I didn't go to an Ivy, don't think I've stepped foot on an Ivy campus except for a single afternoon's wander 'round Vassar, and I've always been curious to see what a lecture at one would be like, compared to my experience at New College at Hofstra University.
I chose "Amy Hungerford English 291 the American novel since 1945 video 12
Thomas Pynchon on the crying of lot 49 Yale University."
I wasn't impressed by the beginning of the lecture, identifying two ideas of the novel, as self-contained universe or as socially engaged artifact, but I understood that this was part of introducing these relative tyros, Eli or not, to the lit in some organized manner.

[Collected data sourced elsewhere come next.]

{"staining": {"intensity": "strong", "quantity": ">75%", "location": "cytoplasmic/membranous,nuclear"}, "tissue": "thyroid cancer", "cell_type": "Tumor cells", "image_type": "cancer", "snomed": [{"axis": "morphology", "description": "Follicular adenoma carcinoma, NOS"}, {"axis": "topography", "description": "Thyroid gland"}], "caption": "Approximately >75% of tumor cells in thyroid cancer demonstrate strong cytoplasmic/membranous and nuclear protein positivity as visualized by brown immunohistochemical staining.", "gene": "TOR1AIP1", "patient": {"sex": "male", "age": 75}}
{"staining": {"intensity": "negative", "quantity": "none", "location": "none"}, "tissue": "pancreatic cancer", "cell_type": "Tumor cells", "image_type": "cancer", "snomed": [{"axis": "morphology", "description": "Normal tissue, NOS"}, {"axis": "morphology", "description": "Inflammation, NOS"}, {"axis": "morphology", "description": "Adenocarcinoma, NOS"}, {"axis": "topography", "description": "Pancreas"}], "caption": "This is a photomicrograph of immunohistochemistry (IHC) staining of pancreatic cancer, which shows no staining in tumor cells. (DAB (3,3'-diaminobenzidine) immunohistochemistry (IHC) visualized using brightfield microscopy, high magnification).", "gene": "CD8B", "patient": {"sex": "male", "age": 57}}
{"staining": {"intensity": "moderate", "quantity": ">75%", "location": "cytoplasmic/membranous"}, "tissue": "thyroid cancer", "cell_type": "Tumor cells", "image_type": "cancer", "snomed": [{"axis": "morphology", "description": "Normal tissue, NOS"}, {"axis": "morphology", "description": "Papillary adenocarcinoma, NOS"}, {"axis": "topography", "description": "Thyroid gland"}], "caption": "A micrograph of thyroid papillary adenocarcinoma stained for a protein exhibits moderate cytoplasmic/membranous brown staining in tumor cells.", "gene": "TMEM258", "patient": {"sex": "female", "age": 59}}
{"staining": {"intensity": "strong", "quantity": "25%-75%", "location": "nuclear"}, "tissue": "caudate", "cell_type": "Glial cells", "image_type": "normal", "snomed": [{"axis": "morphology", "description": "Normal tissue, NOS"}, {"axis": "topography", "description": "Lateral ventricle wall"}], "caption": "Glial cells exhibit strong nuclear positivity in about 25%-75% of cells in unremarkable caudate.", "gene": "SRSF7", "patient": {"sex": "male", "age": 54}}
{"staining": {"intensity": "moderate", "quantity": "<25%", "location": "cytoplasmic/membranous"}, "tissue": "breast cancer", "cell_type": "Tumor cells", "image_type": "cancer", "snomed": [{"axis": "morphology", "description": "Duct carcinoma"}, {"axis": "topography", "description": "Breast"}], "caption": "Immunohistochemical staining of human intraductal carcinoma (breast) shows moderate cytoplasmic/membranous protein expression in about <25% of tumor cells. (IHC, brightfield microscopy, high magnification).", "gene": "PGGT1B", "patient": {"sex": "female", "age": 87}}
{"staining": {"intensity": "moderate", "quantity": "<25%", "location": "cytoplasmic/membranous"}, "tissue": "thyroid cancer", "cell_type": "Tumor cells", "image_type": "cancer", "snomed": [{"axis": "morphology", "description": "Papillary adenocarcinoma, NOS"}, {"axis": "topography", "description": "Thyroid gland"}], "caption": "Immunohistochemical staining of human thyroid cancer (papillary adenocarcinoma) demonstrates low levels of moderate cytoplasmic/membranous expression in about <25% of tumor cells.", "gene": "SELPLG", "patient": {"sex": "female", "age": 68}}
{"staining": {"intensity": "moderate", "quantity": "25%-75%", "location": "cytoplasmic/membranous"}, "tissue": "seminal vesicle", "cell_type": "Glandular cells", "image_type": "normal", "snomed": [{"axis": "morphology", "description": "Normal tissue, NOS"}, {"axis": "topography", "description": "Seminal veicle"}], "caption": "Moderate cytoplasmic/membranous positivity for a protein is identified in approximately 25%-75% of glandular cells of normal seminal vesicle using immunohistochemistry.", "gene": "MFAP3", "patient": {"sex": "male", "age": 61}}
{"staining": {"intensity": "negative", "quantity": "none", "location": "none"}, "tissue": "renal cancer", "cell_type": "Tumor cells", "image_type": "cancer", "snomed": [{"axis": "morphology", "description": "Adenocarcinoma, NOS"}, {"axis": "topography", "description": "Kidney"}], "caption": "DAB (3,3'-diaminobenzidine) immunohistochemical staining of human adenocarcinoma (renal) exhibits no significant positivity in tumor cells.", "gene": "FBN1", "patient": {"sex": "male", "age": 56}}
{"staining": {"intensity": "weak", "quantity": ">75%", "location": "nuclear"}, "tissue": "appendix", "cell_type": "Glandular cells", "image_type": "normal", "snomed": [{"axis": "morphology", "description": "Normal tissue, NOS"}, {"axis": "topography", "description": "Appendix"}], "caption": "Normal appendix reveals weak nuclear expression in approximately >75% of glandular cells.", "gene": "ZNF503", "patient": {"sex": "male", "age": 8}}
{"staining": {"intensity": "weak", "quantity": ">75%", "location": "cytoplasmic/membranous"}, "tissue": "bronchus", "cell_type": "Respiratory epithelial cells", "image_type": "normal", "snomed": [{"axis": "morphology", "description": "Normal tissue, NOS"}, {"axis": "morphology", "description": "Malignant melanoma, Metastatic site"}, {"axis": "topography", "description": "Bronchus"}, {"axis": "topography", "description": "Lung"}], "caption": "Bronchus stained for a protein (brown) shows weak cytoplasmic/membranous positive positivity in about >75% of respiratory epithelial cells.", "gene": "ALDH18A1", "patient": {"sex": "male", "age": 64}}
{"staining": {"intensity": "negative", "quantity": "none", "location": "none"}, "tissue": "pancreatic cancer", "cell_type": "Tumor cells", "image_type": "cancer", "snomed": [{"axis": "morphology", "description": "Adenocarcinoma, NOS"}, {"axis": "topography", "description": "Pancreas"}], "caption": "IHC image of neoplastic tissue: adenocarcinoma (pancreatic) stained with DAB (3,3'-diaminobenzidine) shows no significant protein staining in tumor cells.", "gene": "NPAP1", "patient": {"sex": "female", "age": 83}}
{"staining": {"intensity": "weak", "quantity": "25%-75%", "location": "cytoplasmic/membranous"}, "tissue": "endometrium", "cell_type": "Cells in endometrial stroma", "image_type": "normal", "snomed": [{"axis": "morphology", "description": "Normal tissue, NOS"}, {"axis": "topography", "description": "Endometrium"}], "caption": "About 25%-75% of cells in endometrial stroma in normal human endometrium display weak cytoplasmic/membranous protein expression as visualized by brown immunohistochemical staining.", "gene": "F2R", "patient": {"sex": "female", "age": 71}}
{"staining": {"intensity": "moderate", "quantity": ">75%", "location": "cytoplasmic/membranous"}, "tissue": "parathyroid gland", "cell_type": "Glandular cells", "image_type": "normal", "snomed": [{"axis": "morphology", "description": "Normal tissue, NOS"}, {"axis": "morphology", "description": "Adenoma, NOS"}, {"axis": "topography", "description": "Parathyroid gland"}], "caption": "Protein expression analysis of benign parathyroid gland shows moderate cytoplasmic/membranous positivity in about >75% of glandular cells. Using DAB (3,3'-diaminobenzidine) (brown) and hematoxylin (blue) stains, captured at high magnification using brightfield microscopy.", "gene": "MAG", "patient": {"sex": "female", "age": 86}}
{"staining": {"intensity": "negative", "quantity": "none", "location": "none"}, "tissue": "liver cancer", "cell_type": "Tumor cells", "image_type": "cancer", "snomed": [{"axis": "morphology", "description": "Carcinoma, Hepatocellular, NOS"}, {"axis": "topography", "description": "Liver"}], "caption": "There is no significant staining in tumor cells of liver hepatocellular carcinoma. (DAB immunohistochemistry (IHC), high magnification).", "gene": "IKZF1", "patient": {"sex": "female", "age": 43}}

I was downright dismayed, tho', by several historical omissions and errors on the part of the lecturer. She correctly identified several acronyms of the period, but admitted not knowing what FSM stood for. It stands for Free Speech Movement, an essential precursor to SDS and other radicalizing political groups. Seemed odd to me that she wouldn't have researched that. Similarly she gets the slogan "Turn on, tune in, drop out" wrong. And last she identifies what's known as the Gulf of Tonkin resolution as authorizing American bombing of Cambodia, mistaking the completely unauthorized attack on that country with the earlier, somewhat authorized escalation of attack on Vietnam. (This last easily excused as a memory hiccup of the sort that anybody could have. I bet you it's correct in her notes.)
More than feeling that the lecturer had messed up, this sharpened my understanding that the life I've lived is now history. This history was my life. Its truth, lies and shibboleths come readily to my mind because I lived the making of their memory.
At this point I was watching just because I wanted to see the lecture through. I'm glad I did. Hungerford clearly loves and knows the book as book. She made an easy job of explaining how Oedipa adopts the familiar roles available to women at the time (wife, mother, daughter) in order to infiltrate a previously closed world, and drops the F-word gently upon the heads of her fairly unresponsive listeners, perhaps to soak in later (F-eminism). She pointed out motifs such as tears without turning a novel into an exercise in "Where's Oedipa?" Her pleasure in the book's giving and withholding of meaning, and the very fine tuning of its final call, was evident.
At lecture's end, I didn't come to the conclusion that, based on this sample, enlightenment at the Ivies is anything special and wonderful, but I am curious to watch some more CNDTwo lectures. Just exactly what does Hungerford make of Black Boy?
I am enjoying all this tech right now. There's a danger of mistaking mastery of tech, especially something super-shiny as the iPad, for actual accomplishment. But I spent the weekend engaged with some of the best of human culture, and continued making efforts to add some small share.